Apple controls presentation in IBM partnership as salespeople use Macs, Keynote to push iOS in enterprise
While Apple and IBM's enterprise partnership is specifically about iOS devices, Apple has also insisted that IBM's salespeople use Mac hardware when making their pitches to customers, ensuring that the company's tightly integrated ecosystem remains in focus.
IBM's salespeople have been forbidden from using Windows PCs or other devices, analyst Steven Milunovich of UBS said in a note to investors on Monday. When courting potential customers, IBM salespeople are reportedly required to "only" use Mac hardware and also to use Apple's own Keynote software for any presentations.
To Milunovich, this information dictates that Apple is in control in its relationship with IBM. The two longtime rivals now target very different markets, and their lack of direct competition has made for a unique and advantageous partnership.

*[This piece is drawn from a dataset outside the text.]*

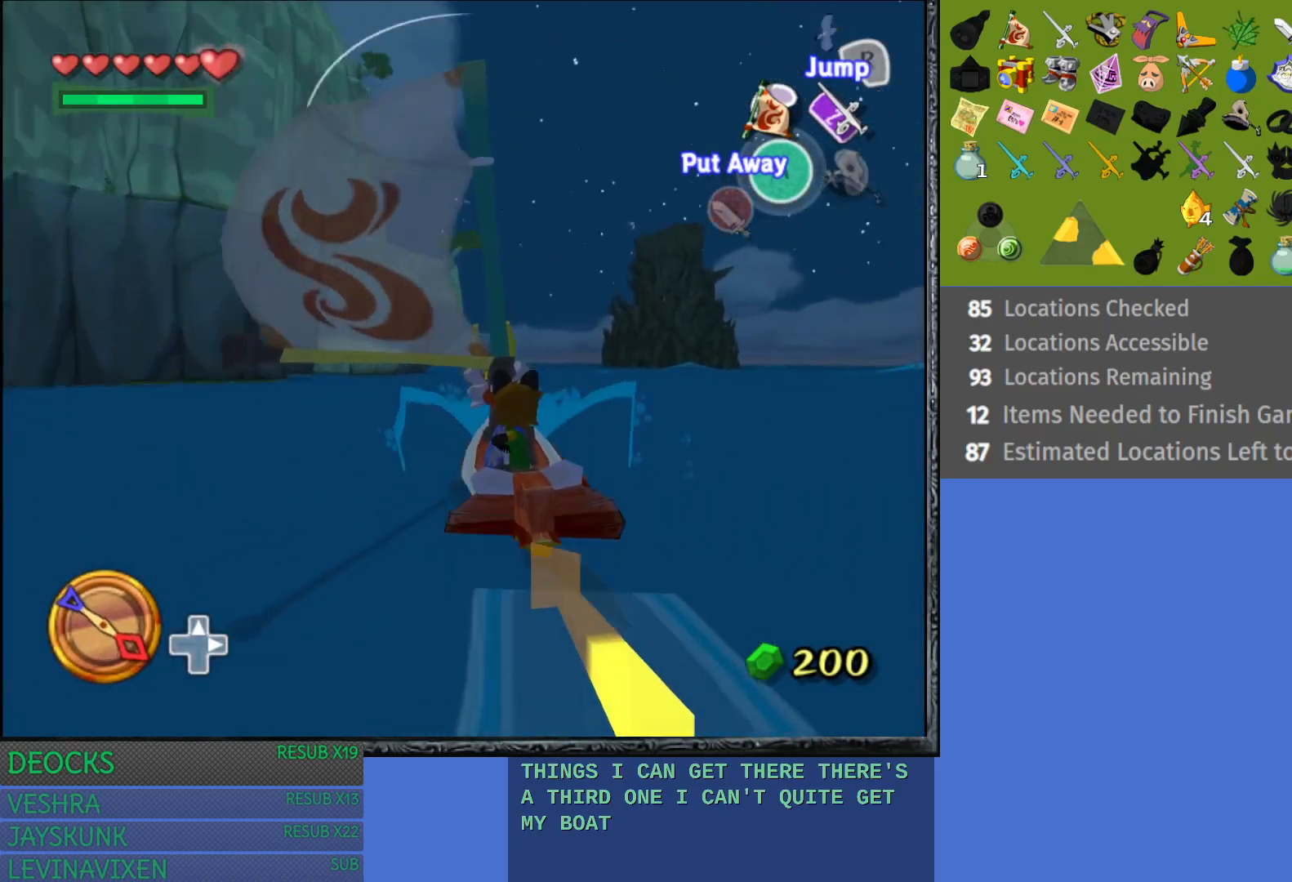
{"buttons": [], "left_stick": "center", "right_stick": "center", "events": [[133, "left_stick", "left"], [317, "left_stick", "center"]]}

Milunovich sees potential upside to the Apple-IBM deal, as Apple needs help in marketing its products to enterprise customers, while IBM is looking to gain a foothold in the mobile space.
As part of the deal, IBM has been developing enterprise-focused applications for iPad that are designed to cater to businesses' targeted needs. The first ten applications released by IBM were so-called "vertical" apps, which target specific businesses in a more narrow fashion.
Those first, vertical applications focused on banking, retail, and airlines. But with more than 100 industry apps in the works, Milunovich has learned that IBM is also planning to add so-called "horizontal," or broader appealing enterprise apps over time.
Specifically, IBM is said to be working on horizontal apps such as supply chain capabilities, which he believes will further bolster the MobileFirst for iOS initiative.
With iPad sales on the decline, Milunovich admitted that Apple's tablet sales need help to return to growth. In his note on Monday, he suggested that the rumored 12.9-inch "iPad Pro" could potentially play into Apple's ongoing enterprise push.
UBS has maintained its "buy" rating for AAPL stock with a 12-month price target of $130.